Morgan Stanley, the renowned banking and trading group, is gearing up for a fresh round of job cuts as it shifts its attention towards cost-cutting measures.
The resurgence of fears surrounding an impending recession has prompted the firm to delay its hopes of a rebound in dealmaking, and senior managers are now reportedly in talks to eliminate approximately 3,000 jobs worldwide by the end of the current quarter.
This would equate to roughly 5% of the company’s staff, excluding financial advisers and related personnel in the wealth management division.
Sources with knowledge of the matter have indicated that the banking and trading group is expected to bear the brunt of these cuts.
When questioned, a spokesperson for Morgan Stanley, which currently employs around 82,000 people globally, declined to comment.
This move comes just a few months after the company downsized by approximately 2% of its workforce.
The overall performance of Wall Street’s major banks has been lackluster in recent times, with declining fees from helping companies with takeovers and raising capital — which can be seen as a proxy for the health of the economy — contributing to the subdued atmosphere.
Additionally, the Federal Reserve’s decision to combat inflation by raising interest rates, coupled with the resulting upheaval in regional banking, has further dampened activity.
According to Chief Executive Officer James Gorman, underwriting and mergers activity have been subdued, and he doesn’t anticipate a rebound until the second half of this year or even 2024.
In the first quarter, Morgan Stanley’s profit dropped from the previous year, primarily due to the slump in dealmaking. Its merger advisory business declined by 32%, while the equity-underwriting business saw a 22% slump.
Analysts predict that revenue from banking fees will be similar to last year’s haul, which was roughly half the $10.3 billion the bank earned during the dealmaking frenzy of 2021.
While the wealth-management unit climbed by 11% compared to the previous year, the institutional securities group’s revenue, which comprises the bankers and traders, fell by 11% in the quarter ending March.
Additionally, the bank’s efficiency ratio, which is a measure of non-interest expense relative to revenue, reached 72% during this period, surpassing its target of keeping it below the 70% mark.

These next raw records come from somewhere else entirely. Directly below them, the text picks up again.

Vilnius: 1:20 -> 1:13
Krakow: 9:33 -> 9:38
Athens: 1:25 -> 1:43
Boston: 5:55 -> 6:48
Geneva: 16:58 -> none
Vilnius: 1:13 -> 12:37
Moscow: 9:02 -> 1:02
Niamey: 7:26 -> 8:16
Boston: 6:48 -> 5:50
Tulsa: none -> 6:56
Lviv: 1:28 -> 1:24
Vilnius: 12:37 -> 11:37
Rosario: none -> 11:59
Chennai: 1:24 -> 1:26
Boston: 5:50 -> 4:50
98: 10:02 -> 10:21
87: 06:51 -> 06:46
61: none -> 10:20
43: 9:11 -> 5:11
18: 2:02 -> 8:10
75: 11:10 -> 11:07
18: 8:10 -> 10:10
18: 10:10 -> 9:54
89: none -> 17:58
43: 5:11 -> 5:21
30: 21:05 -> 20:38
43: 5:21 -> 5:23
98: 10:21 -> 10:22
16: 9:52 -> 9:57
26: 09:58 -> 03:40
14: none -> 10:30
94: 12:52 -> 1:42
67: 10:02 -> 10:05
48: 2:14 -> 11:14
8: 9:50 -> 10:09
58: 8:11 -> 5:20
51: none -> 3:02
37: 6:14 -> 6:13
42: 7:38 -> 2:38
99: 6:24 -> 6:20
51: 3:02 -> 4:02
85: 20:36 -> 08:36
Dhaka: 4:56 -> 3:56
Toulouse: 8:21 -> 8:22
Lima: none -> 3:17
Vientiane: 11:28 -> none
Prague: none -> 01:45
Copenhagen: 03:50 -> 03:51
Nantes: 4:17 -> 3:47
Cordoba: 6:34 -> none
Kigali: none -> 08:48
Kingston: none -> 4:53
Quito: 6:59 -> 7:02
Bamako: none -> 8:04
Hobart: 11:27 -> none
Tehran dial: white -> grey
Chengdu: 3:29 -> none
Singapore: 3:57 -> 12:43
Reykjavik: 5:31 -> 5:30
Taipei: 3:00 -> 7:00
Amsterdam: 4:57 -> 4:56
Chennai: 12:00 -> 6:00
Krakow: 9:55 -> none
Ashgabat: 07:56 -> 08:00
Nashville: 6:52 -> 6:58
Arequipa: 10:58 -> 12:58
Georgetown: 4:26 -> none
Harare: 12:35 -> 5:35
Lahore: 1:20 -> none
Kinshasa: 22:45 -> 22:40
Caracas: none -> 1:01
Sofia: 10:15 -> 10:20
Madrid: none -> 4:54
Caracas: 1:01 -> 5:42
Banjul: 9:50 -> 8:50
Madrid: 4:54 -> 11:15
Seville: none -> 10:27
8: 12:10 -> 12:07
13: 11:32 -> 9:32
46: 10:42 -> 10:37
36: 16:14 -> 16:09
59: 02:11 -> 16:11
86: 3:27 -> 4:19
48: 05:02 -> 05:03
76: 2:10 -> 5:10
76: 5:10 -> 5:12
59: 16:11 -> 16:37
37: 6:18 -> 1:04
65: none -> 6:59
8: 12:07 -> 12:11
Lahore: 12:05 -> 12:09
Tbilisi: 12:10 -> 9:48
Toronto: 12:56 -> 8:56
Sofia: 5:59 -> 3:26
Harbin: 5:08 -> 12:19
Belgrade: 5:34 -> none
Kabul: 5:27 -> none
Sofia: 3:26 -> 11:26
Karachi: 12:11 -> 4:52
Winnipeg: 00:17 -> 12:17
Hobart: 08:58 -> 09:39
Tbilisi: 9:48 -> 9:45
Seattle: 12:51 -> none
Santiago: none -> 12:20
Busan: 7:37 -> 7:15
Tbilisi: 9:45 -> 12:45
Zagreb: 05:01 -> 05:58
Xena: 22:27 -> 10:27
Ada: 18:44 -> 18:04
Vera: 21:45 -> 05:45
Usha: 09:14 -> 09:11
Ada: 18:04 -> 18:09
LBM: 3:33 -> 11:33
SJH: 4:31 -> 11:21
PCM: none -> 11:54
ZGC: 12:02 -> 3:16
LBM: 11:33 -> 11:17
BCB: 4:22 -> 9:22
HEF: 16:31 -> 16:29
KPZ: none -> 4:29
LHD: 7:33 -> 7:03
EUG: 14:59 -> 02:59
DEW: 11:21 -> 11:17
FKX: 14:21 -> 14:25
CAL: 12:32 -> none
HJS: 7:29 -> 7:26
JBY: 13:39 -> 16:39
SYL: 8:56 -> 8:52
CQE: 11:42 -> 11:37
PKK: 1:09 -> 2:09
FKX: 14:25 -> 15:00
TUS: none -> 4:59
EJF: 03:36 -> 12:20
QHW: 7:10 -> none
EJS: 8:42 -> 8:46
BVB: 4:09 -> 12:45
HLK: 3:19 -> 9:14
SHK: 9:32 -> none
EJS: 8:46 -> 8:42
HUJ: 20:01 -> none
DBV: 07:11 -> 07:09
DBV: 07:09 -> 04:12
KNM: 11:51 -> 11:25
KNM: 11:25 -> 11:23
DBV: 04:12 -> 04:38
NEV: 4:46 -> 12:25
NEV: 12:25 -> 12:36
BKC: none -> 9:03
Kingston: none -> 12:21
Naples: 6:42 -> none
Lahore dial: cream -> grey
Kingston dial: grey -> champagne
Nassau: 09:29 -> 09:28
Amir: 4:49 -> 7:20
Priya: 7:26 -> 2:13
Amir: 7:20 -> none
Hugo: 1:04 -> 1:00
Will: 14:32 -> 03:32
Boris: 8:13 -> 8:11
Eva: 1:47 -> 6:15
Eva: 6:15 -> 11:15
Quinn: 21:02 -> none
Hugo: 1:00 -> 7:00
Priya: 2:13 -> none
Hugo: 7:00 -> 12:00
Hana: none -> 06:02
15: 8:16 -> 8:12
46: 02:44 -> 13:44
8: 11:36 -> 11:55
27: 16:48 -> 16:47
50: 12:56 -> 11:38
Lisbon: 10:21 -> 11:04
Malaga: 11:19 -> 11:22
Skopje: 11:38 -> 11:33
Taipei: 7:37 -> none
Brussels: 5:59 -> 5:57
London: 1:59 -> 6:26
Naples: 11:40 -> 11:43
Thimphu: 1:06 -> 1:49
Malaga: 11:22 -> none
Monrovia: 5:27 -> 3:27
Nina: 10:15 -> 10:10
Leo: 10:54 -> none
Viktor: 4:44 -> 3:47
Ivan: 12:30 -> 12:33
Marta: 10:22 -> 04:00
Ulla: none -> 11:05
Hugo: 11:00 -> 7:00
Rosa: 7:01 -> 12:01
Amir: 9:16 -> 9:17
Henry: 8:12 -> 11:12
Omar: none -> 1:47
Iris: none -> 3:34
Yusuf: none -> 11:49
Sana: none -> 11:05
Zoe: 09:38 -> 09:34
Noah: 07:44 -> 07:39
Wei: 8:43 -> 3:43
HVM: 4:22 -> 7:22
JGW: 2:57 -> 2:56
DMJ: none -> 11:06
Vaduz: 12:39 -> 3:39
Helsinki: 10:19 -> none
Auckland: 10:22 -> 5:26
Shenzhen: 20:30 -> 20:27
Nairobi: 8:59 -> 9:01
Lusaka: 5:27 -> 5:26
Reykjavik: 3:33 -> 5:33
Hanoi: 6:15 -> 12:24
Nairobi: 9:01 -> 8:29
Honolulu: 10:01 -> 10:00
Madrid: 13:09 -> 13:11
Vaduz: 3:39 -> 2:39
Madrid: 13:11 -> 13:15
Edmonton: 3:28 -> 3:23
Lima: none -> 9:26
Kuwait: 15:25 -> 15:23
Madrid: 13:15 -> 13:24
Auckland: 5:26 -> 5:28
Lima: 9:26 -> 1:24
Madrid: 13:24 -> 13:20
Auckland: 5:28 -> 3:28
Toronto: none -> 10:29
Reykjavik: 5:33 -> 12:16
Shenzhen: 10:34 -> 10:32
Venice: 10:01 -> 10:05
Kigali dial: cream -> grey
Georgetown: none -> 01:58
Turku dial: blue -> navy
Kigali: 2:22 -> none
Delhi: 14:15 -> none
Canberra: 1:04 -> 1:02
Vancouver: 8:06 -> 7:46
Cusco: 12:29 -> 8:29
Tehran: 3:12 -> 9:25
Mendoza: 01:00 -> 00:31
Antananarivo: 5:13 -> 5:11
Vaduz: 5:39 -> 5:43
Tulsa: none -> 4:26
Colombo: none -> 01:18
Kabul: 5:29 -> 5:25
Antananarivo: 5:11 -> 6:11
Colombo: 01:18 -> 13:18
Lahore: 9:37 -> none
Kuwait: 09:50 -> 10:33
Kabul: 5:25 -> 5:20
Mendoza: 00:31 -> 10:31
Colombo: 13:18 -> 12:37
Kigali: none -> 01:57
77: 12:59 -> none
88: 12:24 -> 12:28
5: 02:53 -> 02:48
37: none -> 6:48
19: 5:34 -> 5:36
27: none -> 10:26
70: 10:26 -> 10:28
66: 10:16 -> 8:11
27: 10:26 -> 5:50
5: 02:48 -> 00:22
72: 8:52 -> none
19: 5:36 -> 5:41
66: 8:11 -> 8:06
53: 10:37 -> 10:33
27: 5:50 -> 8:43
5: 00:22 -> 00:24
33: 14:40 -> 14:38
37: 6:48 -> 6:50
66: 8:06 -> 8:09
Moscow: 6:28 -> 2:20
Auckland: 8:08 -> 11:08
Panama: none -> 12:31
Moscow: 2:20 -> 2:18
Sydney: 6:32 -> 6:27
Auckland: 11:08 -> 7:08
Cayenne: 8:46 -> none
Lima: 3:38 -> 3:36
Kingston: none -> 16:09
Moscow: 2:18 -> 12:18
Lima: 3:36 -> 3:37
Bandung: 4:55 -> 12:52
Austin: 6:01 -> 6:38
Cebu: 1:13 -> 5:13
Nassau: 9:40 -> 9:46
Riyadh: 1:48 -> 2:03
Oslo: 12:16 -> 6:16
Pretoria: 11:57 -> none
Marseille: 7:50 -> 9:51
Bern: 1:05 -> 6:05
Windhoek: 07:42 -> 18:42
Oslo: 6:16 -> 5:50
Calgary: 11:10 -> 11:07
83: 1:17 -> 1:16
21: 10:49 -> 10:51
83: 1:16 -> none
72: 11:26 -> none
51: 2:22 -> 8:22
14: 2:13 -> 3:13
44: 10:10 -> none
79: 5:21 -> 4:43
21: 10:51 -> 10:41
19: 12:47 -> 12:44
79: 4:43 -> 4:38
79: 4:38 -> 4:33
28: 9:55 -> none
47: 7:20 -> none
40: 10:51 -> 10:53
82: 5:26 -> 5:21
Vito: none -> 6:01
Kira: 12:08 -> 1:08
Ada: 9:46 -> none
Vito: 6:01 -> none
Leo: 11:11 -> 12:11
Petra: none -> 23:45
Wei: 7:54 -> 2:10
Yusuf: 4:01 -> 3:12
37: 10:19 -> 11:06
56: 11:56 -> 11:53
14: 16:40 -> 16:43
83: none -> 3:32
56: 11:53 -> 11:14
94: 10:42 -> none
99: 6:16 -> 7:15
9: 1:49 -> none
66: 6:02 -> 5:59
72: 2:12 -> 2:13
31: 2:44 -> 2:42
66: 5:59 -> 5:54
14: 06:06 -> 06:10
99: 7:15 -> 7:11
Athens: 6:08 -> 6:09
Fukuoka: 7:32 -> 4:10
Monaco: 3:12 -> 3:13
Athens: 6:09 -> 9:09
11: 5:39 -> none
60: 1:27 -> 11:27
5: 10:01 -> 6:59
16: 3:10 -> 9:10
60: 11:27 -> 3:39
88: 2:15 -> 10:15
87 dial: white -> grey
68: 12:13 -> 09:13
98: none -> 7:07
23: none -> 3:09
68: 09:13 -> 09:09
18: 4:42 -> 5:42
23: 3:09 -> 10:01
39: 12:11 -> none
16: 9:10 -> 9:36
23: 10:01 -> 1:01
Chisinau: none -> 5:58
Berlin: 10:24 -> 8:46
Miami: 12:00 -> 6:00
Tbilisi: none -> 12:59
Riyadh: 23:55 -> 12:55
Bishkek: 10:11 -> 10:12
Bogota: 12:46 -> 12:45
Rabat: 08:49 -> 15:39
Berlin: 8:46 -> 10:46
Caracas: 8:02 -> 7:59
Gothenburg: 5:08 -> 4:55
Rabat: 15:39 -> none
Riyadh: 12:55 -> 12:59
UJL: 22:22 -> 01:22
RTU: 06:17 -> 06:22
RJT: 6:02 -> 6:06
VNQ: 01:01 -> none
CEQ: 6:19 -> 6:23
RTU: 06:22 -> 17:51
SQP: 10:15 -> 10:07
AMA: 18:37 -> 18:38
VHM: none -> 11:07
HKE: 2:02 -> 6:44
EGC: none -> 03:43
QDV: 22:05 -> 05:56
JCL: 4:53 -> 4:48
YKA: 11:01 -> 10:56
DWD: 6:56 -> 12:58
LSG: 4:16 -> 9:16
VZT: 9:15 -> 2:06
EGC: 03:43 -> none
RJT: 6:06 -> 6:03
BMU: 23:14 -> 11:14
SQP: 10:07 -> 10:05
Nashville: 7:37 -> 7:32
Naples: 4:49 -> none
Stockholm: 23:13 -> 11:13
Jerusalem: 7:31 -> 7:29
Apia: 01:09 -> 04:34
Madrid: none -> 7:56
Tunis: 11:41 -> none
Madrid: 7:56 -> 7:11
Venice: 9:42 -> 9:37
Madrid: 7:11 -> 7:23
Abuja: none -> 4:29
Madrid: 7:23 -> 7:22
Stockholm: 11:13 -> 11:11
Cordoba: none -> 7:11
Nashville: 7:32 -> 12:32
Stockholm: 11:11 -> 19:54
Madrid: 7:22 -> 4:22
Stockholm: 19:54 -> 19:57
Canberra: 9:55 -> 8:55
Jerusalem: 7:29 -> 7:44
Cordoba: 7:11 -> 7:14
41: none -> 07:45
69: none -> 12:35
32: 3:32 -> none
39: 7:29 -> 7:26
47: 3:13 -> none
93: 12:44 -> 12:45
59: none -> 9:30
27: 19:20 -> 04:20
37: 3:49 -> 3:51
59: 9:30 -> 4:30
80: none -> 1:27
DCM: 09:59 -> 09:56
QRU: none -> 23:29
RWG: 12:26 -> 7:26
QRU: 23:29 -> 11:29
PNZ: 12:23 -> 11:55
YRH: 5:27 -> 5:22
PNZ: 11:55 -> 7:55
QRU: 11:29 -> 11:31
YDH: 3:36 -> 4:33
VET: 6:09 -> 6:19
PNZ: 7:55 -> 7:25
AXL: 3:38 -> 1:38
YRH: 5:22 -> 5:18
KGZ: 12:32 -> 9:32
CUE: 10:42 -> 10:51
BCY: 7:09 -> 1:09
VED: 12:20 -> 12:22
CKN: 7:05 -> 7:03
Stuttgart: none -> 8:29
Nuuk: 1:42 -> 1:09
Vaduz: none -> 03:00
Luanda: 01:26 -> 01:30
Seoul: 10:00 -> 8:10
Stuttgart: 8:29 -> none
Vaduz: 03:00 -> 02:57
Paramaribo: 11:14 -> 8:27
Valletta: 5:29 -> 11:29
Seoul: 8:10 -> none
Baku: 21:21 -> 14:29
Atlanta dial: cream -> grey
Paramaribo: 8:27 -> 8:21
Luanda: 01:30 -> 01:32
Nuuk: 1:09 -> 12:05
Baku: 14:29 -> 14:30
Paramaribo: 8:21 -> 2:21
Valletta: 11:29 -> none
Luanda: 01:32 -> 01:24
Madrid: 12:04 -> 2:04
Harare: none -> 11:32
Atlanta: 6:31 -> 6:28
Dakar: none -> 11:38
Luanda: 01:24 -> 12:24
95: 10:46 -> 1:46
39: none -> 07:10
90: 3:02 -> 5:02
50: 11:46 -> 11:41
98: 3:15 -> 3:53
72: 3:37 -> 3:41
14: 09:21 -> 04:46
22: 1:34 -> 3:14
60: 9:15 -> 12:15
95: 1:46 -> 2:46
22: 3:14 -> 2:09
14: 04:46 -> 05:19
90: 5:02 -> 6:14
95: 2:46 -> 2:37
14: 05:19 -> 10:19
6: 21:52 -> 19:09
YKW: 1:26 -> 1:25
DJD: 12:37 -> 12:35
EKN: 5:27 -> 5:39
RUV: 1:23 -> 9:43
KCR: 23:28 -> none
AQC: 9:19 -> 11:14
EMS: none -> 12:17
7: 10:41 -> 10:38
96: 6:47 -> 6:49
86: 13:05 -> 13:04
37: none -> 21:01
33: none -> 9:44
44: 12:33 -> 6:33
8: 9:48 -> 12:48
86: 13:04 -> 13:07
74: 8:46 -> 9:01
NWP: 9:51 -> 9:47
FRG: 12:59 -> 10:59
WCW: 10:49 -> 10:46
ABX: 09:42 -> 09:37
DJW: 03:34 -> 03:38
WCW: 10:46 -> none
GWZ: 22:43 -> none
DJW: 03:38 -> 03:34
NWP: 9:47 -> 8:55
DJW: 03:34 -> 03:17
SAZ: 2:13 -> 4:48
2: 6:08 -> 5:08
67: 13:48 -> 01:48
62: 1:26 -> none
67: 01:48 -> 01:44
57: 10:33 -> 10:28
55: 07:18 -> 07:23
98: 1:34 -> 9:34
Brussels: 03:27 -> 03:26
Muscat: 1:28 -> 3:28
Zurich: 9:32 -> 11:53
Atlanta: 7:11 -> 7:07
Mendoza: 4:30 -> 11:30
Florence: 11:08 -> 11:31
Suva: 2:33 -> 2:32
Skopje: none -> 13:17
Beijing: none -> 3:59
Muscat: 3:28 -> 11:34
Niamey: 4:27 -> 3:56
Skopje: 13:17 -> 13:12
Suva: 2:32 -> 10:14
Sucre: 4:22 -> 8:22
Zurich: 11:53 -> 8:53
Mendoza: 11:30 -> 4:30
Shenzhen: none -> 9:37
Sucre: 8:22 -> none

Since the pandemic, job cuts across the finance sector have made a comeback. Initially, banks refrained from cutting jobs to provide their employees with stability. However, as the frenzy subsided, cost-cutting became a priority.
Several banks, including Morgan Stanley, have announced plans to lay off staff. In December, the bank reduced approximately 1,600 jobs, resulting in $133 million in severance costs in the fourth quarter.
In January, Goldman Sachs Group Inc. eliminated about 3,200 positions in one of its most significant cuts ever. Recently, Citigroup Inc.’s CEO Jane Fraser stated that the bank is willing to adjust its staffing levels in its investment bank.